And then there's the whole issue of Gay Marriage. I never thought that I would agree with Brian Sewell about anything but I have to admit that Anthony Blunt's old chum is right on the money here. There is nothing in any way progressive about gay marriage. It's just another nice little earner for the loathsome wedding industry. Not stoning gays to death or drowning them in the mill-pond, that's "progressive". But the solution is there before our eyes. Civil Ceremony for all and Civil Ceremony the only arrangement recognised in law. If couples, straight, gay or whatever then wanted to go through a ceremony under the auspices of the Catholics, Muslims, Hari Krishna, Christian Scientists, Scientology or the League Against Cruel Sports they could fill their boots.
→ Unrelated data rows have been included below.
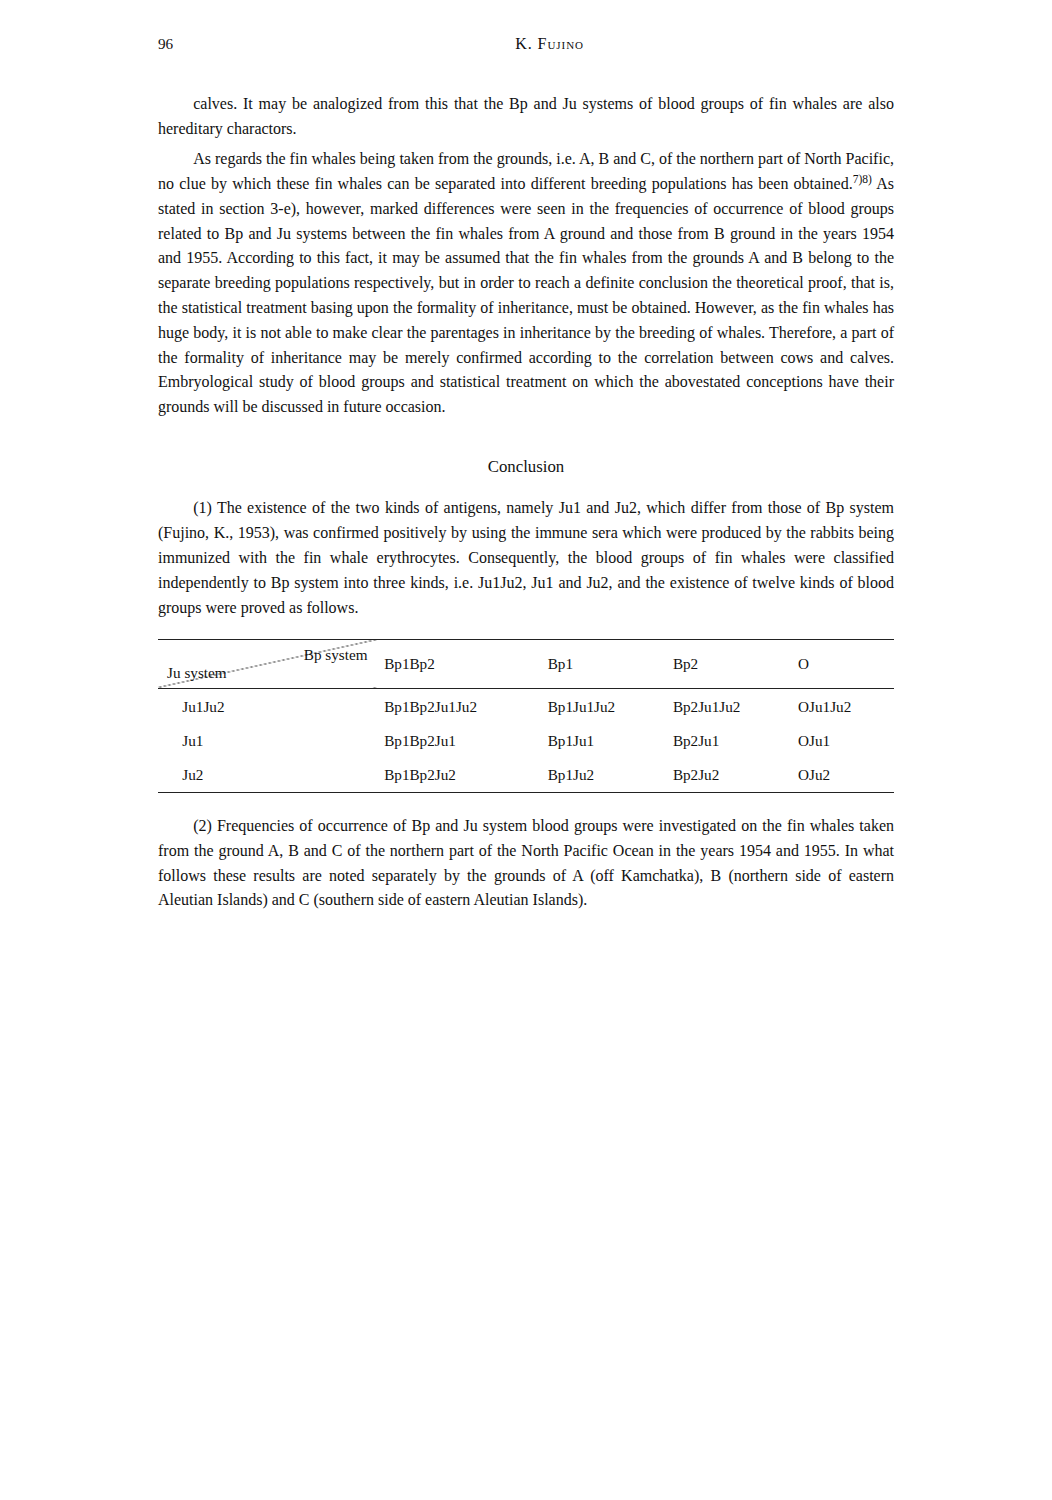96 K. Fujino
calves. It may be analogized from this that the Bp and Ju systems of blood groups of fin whales are also hereditary charactors.
As regards the fin whales being taken from the grounds, i.e. A, B and C, of the northern part of North Pacific, no clue by which these fin whales can be separated into different breeding populations has been obtained.7)8) As stated in section 3-e), however, marked differences were seen in the frequencies of occurrence of blood groups related to Bp and Ju systems between the fin whales from A ground and those from B ground in the years 1954 and 1955. According to this fact, it may be assumed that the fin whales from the grounds A and B belong to the separate breeding populations respectively, but in order to reach a definite conclusion the theoretical proof, that is, the statistical treatment basing upon the formality of inheritance, must be obtained. However, as the fin whales has huge body, it is not able to make clear the parentages in inheritance by the breeding of whales. Therefore, a part of the formality of inheritance may be merely confirmed according to the correlation between cows and calves. Embryological study of blood groups and statistical treatment on which the abovestated conceptions have their grounds will be discussed in future occasion.
Conclusion
(1) The existence of the two kinds of antigens, namely Ju1 and Ju2, which differ from those of Bp system (Fujino, K., 1953), was confirmed positively by using the immune sera which were produced by the rabbits being immunized with the fin whale erythrocytes. Consequently, the blood groups of fin whales were classified independently to Bp system into three kinds, i.e. Ju1Ju2, Ju1 and Ju2, and the existence of twelve kinds of blood groups were proved as follows.
| Bp system Ju system | Bp1Bp2 | Bp1 | Bp2 | O |
| --- | --- | --- | --- | --- |
| Ju1Ju2 | Bp1Bp2Ju1Ju2 | Bp1Ju1Ju2 | Bp2Ju1Ju2 | OJu1Ju2 |
| Ju1 | Bp1Bp2Ju1 | Bp1Ju1 | Bp2Ju1 | OJu1 |
| Ju2 | Bp1Bp2Ju2 | Bp1Ju2 | Bp2Ju2 | OJu2 |
(2) Frequencies of occurrence of Bp and Ju system blood groups were investigated on the fin whales taken from the ground A, B and C of the northern part of the North Pacific Ocean in the years 1954 and 1955. In what follows these results are noted separately by the grounds of A (off Kamchatka), B (northern side of eastern Aleutian Islands) and C (southern side of eastern Aleutian Islands).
That would be between them and the cult of their choice.
I think that I might be getting better.


Dr Llareggub said...

Glad you are well. Keeping away from the NHS and Liverpool Death Pathway.
Civil Ceremony plus faith of your choice as an extra is sensible. But show some compassion to the lawyers. Legal aid has been cut and lawyers are in pain. Then along comes equality based legislation for gay marriage and with it opportunities to sue vicars, priests, churches and any who refuse to provide gays with God's blessings. A lawyer's paradise. They can sue caterers, photographers, taxi firms, pedlars of wedding paraphernalia who, for whatever crazy reason, withold their products from gay weddings. Got to hand it to Dave: he taketh with one hand and giveth in abundance with the other.

Aidan said...

Many moons ago I was a teenage trainee actuary - working on annuities. Essentially you're looking at life expectancy, and how much the company providing the annuity can expect to get back from the annuity - a lump sum which the company uses to buy shares in arms companies, tobacco companies, booze companies and mining companies. The company wants to give the annuitant as little as possible whilst remaining competitive. I'm glad to say I went home one Friday and on Saturday I was hitch-hiking through France. When I got back I'd been sacked. I hated that job.